Apart from current trends in the domestic, those in the international market are equally important when evaluating gold rates in India. Even the slightest global price movements affect Indian gold prices as India meets its gold demand through imports. If imports get costlier, gold rates in Delhi and other Indian cities increase, while gold rates decline if import prices fall.
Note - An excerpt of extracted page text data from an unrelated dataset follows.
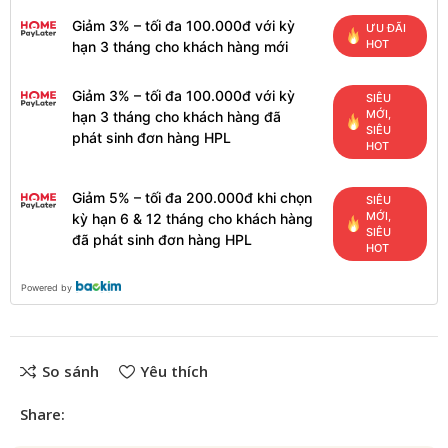
Giảm 3% – tối đa 100.000đ với kỳ
ƯU ĐÃI
HOT
hạn 3 tháng cho khách hàng mới
Giảm 3% – tối đa 100.000đ với kỳ
SIÊU
MỚI,
hạn 3 tháng cho khách hàng đã
SIÊU
phát sinh đơn hàng HPL
HOT
Giảm 5% – tối đa 200.000đ khi chọn
SIÊU
MỚI,
kỳ hạn 6 & 12 tháng cho khách hàng
SIÊU
đã phát sinh đơn hàng HPL
HOT
Powered by
So sánh
Yêu thích
Share: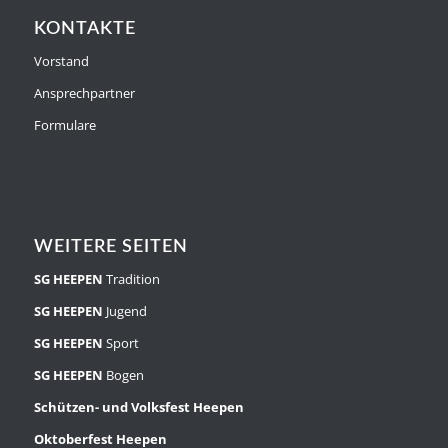
KONTAKTE
Vorstand
Ansprechpartner
Formulare
WEITERE SEITEN
SG HEEPEN
Tradition
SG HEEPEN
Jugend
SG HEEPEN
Sport
SG HEEPEN
Bogen
Schützen- und Volksfest Heepen
Oktoberfest Heepen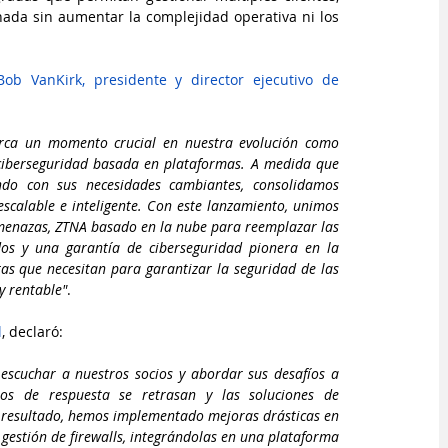
nada sin aumentar la complejidad operativa ni los 
Bob VanKirk, presidente y director ejecutivo de 
rca un momento crucial en nuestra evolución como 
iberseguridad basada en plataformas. A medida que 
do con sus necesidades cambiantes, consolidamos 
calable e inteligente. Con este lanzamiento, unimos 
amenazas, ZTNA basado en la nube para reemplazar las 
os y una garantía de ciberseguridad pionera en la 
s que necesitan para garantizar la seguridad de las 
y rentable"
.
l
, declaró:
scuchar a nuestros socios y abordar sus desafíos a 
os de respuesta se retrasan y las soluciones de 
 resultado, hemos implementado mejoras drásticas en 
 gestión de firewalls, integrándolas en una plataforma 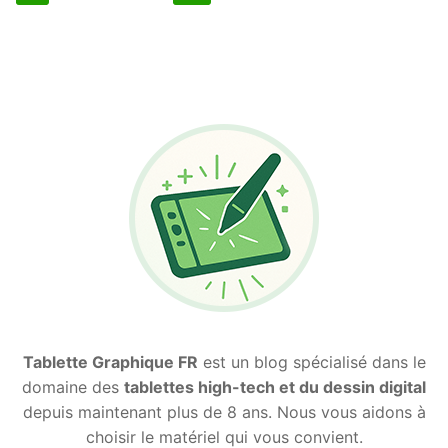
des
publications
Tablette Graphique FR
est un blog spécialisé dans le
domaine des
tablettes high-tech et du dessin digital
depuis maintenant plus de 8 ans. Nous vous aidons à
choisir le matériel qui vous convient.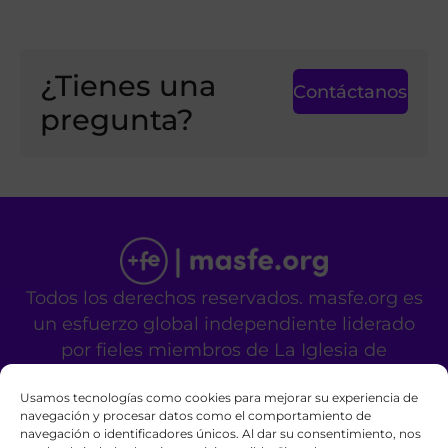
¿Tienes una
Contáctanos
pregunta?
Todos los derechos reservados. masfe.org es
un esfuerzo global independiente liderado
por fieles miembros de La Iglesia de
Jesucristo de los Santos de los Últimos Días.
Usamos tecnologías como cookies para mejorar su experiencia de
No es un sitio oficial de la mencionada
navegación y procesar datos como el comportamiento de
organización religiosa.
navegación o identificadores únicos. Al dar su consentimiento, nos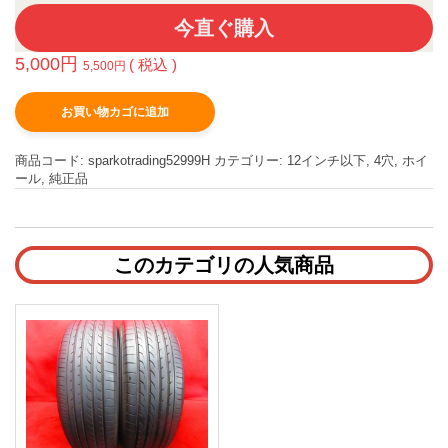
今直ぐ購入
5,000
円
( 税込 )
5,500
円
お買い物カゴに追加
商品コード:
sparkotrading52999H
カテゴリー:
12インチ以下
,
4穴
,
ホイ
ール
,
純正品
このカテゴリの人気商品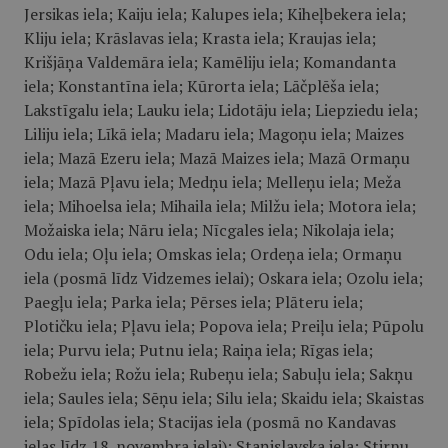
Jersikas iela; Kaiju iela; Kalupes iela; Kiheļbekera iela;
Kliju iela; Krāslavas iela; Krasta iela; Kraujas iela;
Krišjāņa Valdemāra iela; Kamēliju iela; Komandanta
iela; Konstantīna iela; Kūrorta iela; Lāčplēša iela;
Lakstīgalu iela; Lauku iela; Lidotāju iela; Liepziedu iela;
Liliju iela; Līkā iela; Madaru iela; Magoņu iela; Maizes
iela; Mazā Ezeru iela; Mazā Maizes iela; Mazā Ormaņu
iela; Mazā Pļavu iela; Medņu iela; Melleņu iela; Meža
iela; Mihoelsa iela; Mihaila iela; Milžu iela; Motora iela;
Možaiska iela; Nāru iela; Nīcgales iela; Nikolaja iela;
Odu iela; Oļu iela; Omskas iela; Ordeņa iela; Ormaņu
iela (posmā līdz Vidzemes ielai); Oskara iela; Ozolu iela;
Paegļu iela; Parka iela; Pērses iela; Plāteru iela;
Plotičku iela; Pļavu iela; Popova iela; Preiļu iela; Pūpolu
iela; Purvu iela; Putnu iela; Raiņa iela; Rīgas iela;
Robežu iela; Rožu iela; Rubeņu iela; Sabuļu iela; Sakņu
iela; Saules iela; Sēņu iela; Silu iela; Skaidu iela; Skaistas
iela; Spīdolas iela; Stacijas iela (posmā no Kandavas
ielas līdz 18. novembra ielai); Staņislavska iela; Stirnu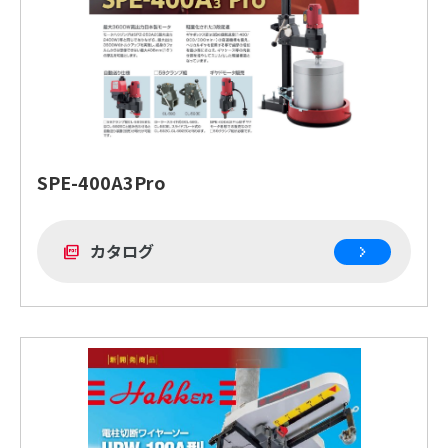
SPE-400A3Pro
カタログ
picture_as_pdf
During times of political or economic uncertainty, gold rates witness an upward climb as investors rush to hedge losses with this ‘crisis commodity’. This rise in demand for gold as a safer investment vehicle puts a premium on gold rates.

Ongoing Exchange Rate

The price of gold imports changes with a change in the Rupee-Dollar exchange rate. The weakening of the Rupee against the Dollar will increase gold import costs. As a result, the gold rates in India will rise. With imports getting costlier, the final selling price of gold also rises. Alternatively, if the value of the Rupee appreciates (US Dollar depreciates), gold prices will fall as import costs will be lowered.

Demand and Supply Balance

Disruptions in the demand and supply balance of the precious yellow metal affect its price. As per the World Gold Council, India’s gold demand for Q3 2022 marked a 14% increase in the year-on-year evaluations. Every year there’s a spike in demand for gold jewellery during the wedding season from October to February.

Similarly, gold demand also rises during the festive season, like Dhanteras and Diwali due to the auspicious value attached to the metal. About 12% of the imported gold is used to meet industry demand. However, supply is limited. Thus, an increase in demand due to any reason spells a rise in gold rates.

Changes in RBI’s Gold Reserves

RBI’s decision to alter its gold reserves has a bearing on gold rate evaluations. If the RBI increases gold purchases, the supply of the commodity in the market declines, leading to an upward price push. However, when the RBI sells its gold reserves, the supply of gold in the market rises, lowering its price.

Budgetary Changes

Since India is the world’s second largest consumer of gold and largely meets its demand through imports, import duties and policies impact prevalent gold rates. Thus, gold rates mirror import duty changes. When the government hikes import duties, gold rates automatically rise, while when duties are lowered, gold rates decline.

Bullish and Bearish Stock Trends

Historically, gold rates have displayed a negative correlation with the equity market. Thus, when the stock performs well, investors seek to exploit these opportunities, lowering both the demand for and prices of gold. However, if market volatility is evident, investors may gravitate towards the value-storing gold assets, raising their prices.

Why Should You Invest In Gold?

With the current market trends pointing to a possible economic slowdown, investing in gold is a safe bet. Gold’s ability to hold value makes it a reliable asset to fight inflationary pulls. If inflation rates rise in the coming months of 2023, assets like stocks and bonds might underperform. The recent budget announcement about capital gains tax waiver on the conversion of gold to e-gold and vice versa also makes digital gold a promising avenue.

Thus, as an Indian investor, a 10%-15% exposure to gold may be a prudent choice to both diversify your holdings and hedge any possible equity losses. Moreover, you can adjust your investment route depending on your risk appetite and time horizon. For instance, investors with short-term goals can opt for gold ETFs, while those with long-term ones can side with gold sovereign bonds.

The Bottom Line

While predicting gold prices based on market trends can be tricky, you can always use these trends as signals to make better investment decisions. It is important to remember that correlations between various trends and gold rates exist, however, there have been instances where these correlations have been challenged. Nonetheless, to be an informed investor, you should carefully assess the prevalent market trends.